1. It's a str 8 hit, not str 9. Also, enemies will still get their saves.
2.If this guy is going to be suicidal, make him cheaper, maybe downgrade him to shas'el, the 3+ armour and 4++ FNP should keep him just alive enough to fall back and go boom

This guy looks good, but he'd only really be good against lightly armoured guys or necrons (to ignore their WBB), and there's the chance he will pass his LD to stay in combat and die next round. He could work, but have a back up plan just in case.

Edit: Also, you're right, Fire Caste from Vior'la are hot-blooded.


----------



## LordWaffles (Jan 15, 2008)

It's a weaker one-shot vindicator?
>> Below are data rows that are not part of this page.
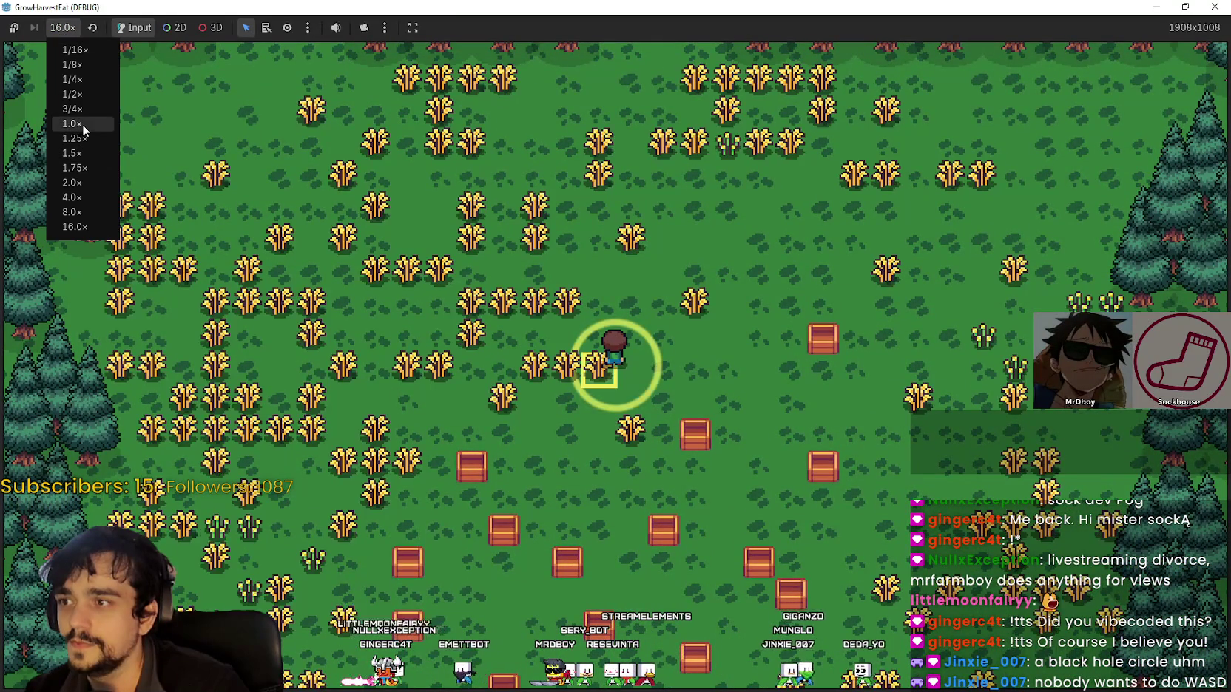
click(82, 124)
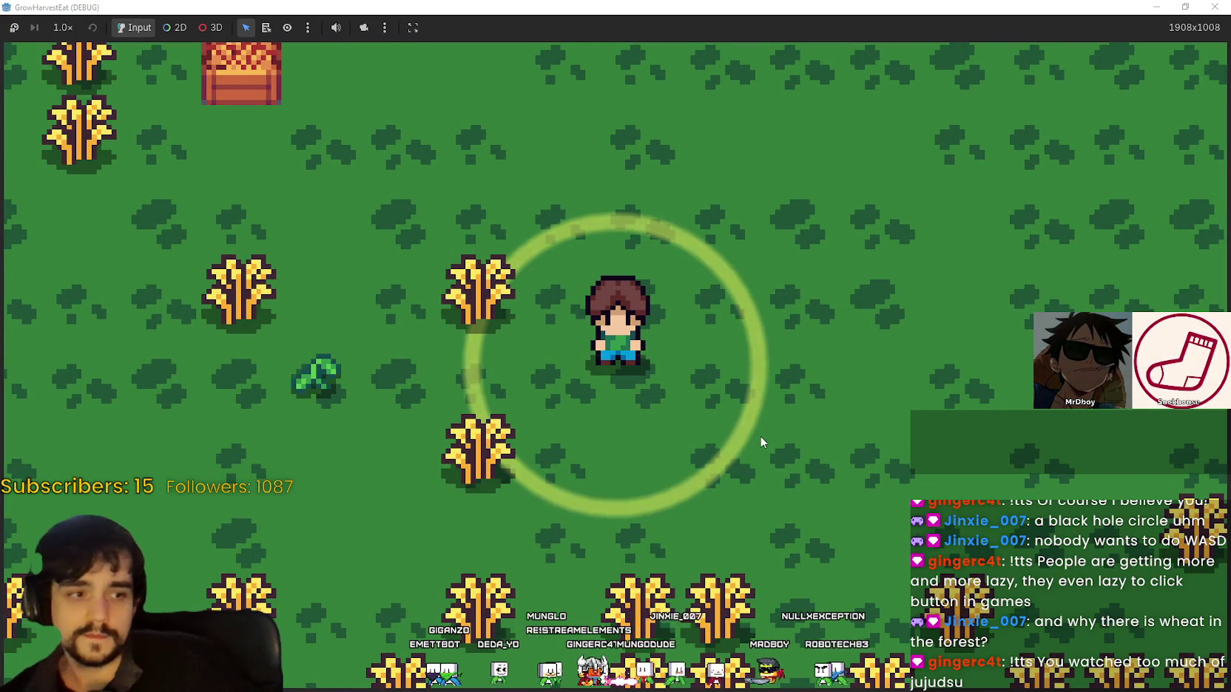
Zoom the game camera in and out while harvesting crops, including a tomato, toward the forest-edge wheat
scroll(813, 399, down, 4)
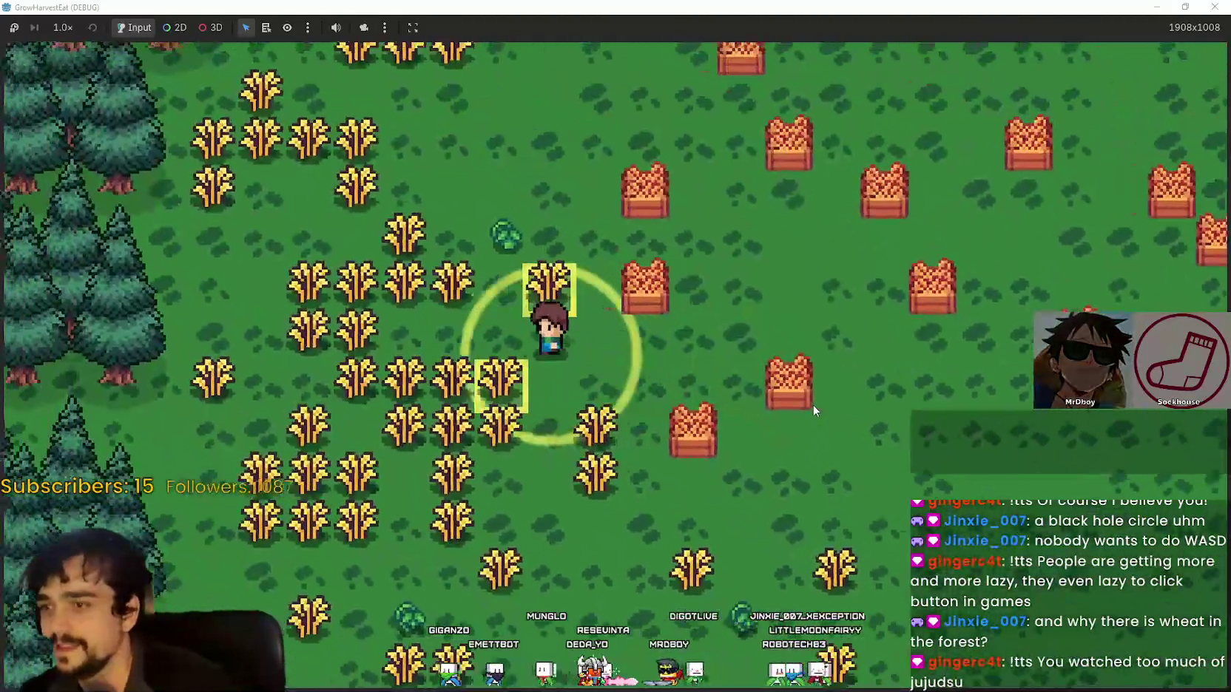
scroll(821, 397, up, 3)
Neat.


----------



## MaidenManiac (Oct 2, 2008)

LordWaffles said:


> It's a weaker one-shot vindicator? Neat.


Its also the only good shooter in the army and a HQ slot, great waste of talent there:laugh:

Try this for shits and giggles against a friend once perhaps if you aint playing with open lists. Other then that never try it. It wont work out the way you want it to :wink:


----------



## alasdair (Jun 11, 2009)

It's mainly just to have a bit of fun against my nid loving friend- He should be able to take down way over his points before he goes boom. Defenitely not for real games!

And also, he is cheap compared to the rest of my commanders (fireknife FTW)


----------



## Phrazer (Oct 14, 2008)

Ive tried this before (with the cheapest suit i could roll out) against guardies and it worked REALLY well. Defo a time and a place for this load out imo


----------



## gally912 (Jan 31, 2009)

alasdair said:


> And also, he is cheap compared to the rest of my commanders (fireknife FTW)


If you're spending more than ~110 points on your commander, you're doing it wrong.


----------



## DAMIAN_102 (Sep 24, 2007)

i always give my commander the cyclic ion blaster. particularly with the shas'o bs of 5 and it being an assault 5 weapon thats alot of hits from one guy even with its relatively low (strength 3) hits its 6s to wound being ap1 rule make it well worth the points. i put the failsafe on a shas'vre single battlesuit team as one of my elite choices. 35 points basic with a flamer and a burst cannon with a sheidl generator and hard wired multi-tracker with the failsafe makes 87 points total. hope that helps


----------